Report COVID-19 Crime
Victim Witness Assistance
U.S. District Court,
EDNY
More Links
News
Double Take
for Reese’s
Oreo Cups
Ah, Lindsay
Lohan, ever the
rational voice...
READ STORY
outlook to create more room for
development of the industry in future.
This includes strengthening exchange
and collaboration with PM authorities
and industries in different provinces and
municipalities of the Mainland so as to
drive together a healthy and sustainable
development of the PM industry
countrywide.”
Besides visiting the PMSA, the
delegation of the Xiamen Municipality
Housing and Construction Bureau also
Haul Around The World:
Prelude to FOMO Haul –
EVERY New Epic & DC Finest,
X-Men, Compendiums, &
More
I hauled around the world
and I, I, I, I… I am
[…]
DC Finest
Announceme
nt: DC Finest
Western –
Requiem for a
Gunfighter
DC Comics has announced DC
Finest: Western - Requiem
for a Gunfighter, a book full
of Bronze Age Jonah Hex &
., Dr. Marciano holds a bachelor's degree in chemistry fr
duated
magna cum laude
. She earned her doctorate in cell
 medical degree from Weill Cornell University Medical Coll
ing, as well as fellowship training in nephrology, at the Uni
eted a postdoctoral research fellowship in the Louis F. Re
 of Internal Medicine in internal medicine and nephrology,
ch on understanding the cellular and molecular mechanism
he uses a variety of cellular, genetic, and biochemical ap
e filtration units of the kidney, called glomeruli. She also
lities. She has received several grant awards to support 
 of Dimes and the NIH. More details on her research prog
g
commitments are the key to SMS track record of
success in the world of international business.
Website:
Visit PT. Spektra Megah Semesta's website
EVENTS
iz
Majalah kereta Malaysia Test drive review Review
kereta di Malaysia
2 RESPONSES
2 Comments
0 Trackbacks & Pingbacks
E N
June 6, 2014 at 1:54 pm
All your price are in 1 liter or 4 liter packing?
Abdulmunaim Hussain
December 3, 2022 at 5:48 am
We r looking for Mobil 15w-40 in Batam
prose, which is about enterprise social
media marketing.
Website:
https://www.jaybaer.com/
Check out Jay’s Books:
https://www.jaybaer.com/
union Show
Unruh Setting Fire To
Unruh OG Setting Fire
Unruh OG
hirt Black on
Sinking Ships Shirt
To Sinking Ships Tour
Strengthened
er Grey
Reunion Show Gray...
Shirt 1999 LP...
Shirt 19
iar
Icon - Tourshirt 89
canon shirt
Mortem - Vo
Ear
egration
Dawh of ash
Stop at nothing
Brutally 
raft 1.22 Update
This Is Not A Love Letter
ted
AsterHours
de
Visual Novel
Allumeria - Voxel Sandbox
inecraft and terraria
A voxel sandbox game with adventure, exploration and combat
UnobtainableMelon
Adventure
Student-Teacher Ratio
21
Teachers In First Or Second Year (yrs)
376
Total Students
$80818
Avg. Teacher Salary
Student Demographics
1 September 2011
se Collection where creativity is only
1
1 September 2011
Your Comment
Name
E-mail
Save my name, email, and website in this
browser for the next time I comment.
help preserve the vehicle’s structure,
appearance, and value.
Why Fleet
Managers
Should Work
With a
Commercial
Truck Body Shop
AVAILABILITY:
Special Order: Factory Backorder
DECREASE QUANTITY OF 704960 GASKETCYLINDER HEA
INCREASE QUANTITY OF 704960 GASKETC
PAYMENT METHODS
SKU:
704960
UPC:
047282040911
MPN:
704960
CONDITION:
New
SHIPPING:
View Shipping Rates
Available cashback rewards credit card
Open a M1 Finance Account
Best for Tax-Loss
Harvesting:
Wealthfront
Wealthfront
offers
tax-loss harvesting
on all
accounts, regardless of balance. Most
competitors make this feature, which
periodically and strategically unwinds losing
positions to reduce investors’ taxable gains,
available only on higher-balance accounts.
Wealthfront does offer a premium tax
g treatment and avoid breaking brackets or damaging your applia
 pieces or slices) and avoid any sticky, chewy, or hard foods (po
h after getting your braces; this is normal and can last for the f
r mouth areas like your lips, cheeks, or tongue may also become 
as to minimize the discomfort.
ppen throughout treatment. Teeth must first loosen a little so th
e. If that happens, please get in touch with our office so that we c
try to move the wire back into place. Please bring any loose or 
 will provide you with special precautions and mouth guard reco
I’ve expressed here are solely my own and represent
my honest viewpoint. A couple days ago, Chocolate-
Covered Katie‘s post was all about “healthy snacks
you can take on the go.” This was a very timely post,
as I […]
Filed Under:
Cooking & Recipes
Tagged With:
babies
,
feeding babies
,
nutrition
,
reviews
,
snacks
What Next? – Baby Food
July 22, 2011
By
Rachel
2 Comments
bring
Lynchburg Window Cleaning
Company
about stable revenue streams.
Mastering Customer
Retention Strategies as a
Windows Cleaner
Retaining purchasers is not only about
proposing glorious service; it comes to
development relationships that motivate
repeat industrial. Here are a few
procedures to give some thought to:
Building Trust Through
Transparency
__________
§ **Problem requirements**: Reproduce the material above exactly; please quote every line of it.

§ **Written response**:
Report COVID-19 Crime
Victim Witness Assistance
U.S. District Court,
EDNY
More Links
News
Double Take
for Reese’s
Oreo Cups
Ah, Lindsay
Lohan, ever the
rational voice...
READ STORY
outlook to create more room for
development of the industry in future.
This includes strengthening exchange
and collaboration with PM authorities
and industries in different provinces and
municipalities of the Mainland so as to
drive together a healthy and sustainable
development of the PM industry
countrywide.”
Besides visiting the PMSA, the
delegation of the Xiamen Municipality
Housing and Construction Bureau also
Haul Around The World:
Prelude to FOMO Haul –
EVERY New Epic & DC Finest,
X-Men, Compendiums, &
More
I hauled around the world
and I, I, I, I… I am
[…]
DC Finest
Announceme
nt: DC Finest
Western –
Requiem for a
Gunfighter
DC Comics has announced DC
Finest: Western - Requiem
for a Gunfighter, a book full
of Bronze Age Jonah Hex &
., Dr. Marciano holds a bachelor's degree in chemistry fr
duated
magna cum laude
. She earned her doctorate in cell
 medical degree from Weill Cornell University Medical Coll
ing, as well as fellowship training in nephrology, at the Uni
eted a postdoctoral research fellowship in the Louis F. Re
 of Internal Medicine in internal medicine and nephrology,
ch on understanding the cellular and molecular mechanism
he uses a variety of cellular, genetic, and biochemical ap
e filtration units of the kidney, called glomeruli. She also
lities. She has received several grant awards to support 
 of Dimes and the NIH. More details on her research prog
g
commitments are the key to SMS track record of
success in the world of international business.
Website:
Visit PT. Spektra Megah Semesta's website
EVENTS
iz
Majalah kereta Malaysia Test drive review Review
kereta di Malaysia
2 RESPONSES
2 Comments
0 Trackbacks & Pingbacks
E N
June 6, 2014 at 1:54 pm
All your price are in 1 liter or 4 liter packing?
Abdulmunaim Hussain
December 3, 2022 at 5:48 am
We r looking for Mobil 15w-40 in Batam
prose, which is about enterprise social
media marketing.
Website:
https://www.jaybaer.com/
Check out Jay’s Books:
https://www.jaybaer.com/
union Show
Unruh Setting Fire To
Unruh OG Setting Fire
Unruh OG
hirt Black on
Sinking Ships Shirt
To Sinking Ships Tour
Strengthened
er Grey
Reunion Show Gray...
Shirt 1999 LP...
Shirt 19
iar
Icon - Tourshirt 89
canon shirt
Mortem - Vo
Ear
egration
Dawh of ash
Stop at nothing
Brutally 
raft 1.22 Update
This Is Not A Love Letter
ted
AsterHours
de
Visual Novel
Allumeria - Voxel Sandbox
inecraft and terraria
A voxel sandbox game with adventure, exploration and combat
UnobtainableMelon
Adventure
Student-Teacher Ratio
21
Teachers In First Or Second Year (yrs)
376
Total Students
$80818
Avg. Teacher Salary
Student Demographics
1 September 2011
se Collection where creativity is only
1
1 September 2011
Your Comment
Name
E-mail
Save my name, email, and website in this
browser for the next time I comment.
help preserve the vehicle’s structure,
appearance, and value.
Why Fleet
Managers
Should Work
With a
Commercial
Truck Body Shop
AVAILABILITY:
Special Order: Factory Backorder
DECREASE QUANTITY OF 704960 GASKETCYLINDER HEA
INCREASE QUANTITY OF 704960 GASKETC
PAYMENT METHODS
SKU:
704960
UPC:
047282040911
MPN:
704960
CONDITION:
New
SHIPPING:
View Shipping Rates
Available cashback rewards credit card
Open a M1 Finance Account
Best for Tax-Loss
Harvesting:
Wealthfront
Wealthfront
offers
tax-loss harvesting
on all
accounts, regardless of balance. Most
competitors make this feature, which
periodically and strategically unwinds losing
positions to reduce investors’ taxable gains,
available only on higher-balance accounts.
Wealthfront does offer a premium tax
g treatment and avoid breaking brackets or damaging your applia
 pieces or slices) and avoid any sticky, chewy, or hard foods (po
h after getting your braces; this is normal and can last for the f
r mouth areas like your lips, cheeks, or tongue may also become 
as to minimize the discomfort.
ppen throughout treatment. Teeth must first loosen a little so th
e. If that happens, please get in touch with our office so that we c
try to move the wire back into place. Please bring any loose or 
 will provide you with special precautions and mouth guard reco
I’ve expressed here are solely my own and represent
my honest viewpoint. A couple days ago, Chocolate-
Covered Katie‘s post was all about “healthy snacks
you can take on the go.” This was a very timely post,
as I […]
Filed Under:
Cooking & Recipes
Tagged With:
babies
,
feeding babies
,
nutrition
,
reviews
,
snacks
What Next? – Baby Food
July 22, 2011
By
Rachel
2 Comments
bring
Lynchburg Window Cleaning
Company
about stable revenue streams.
Mastering Customer
Retention Strategies as a
Windows Cleaner
Retaining purchasers is not only about
proposing glorious service; it comes to
development relationships that motivate
repeat industrial. Here are a few
procedures to give some thought to:
Building Trust Through
Transparency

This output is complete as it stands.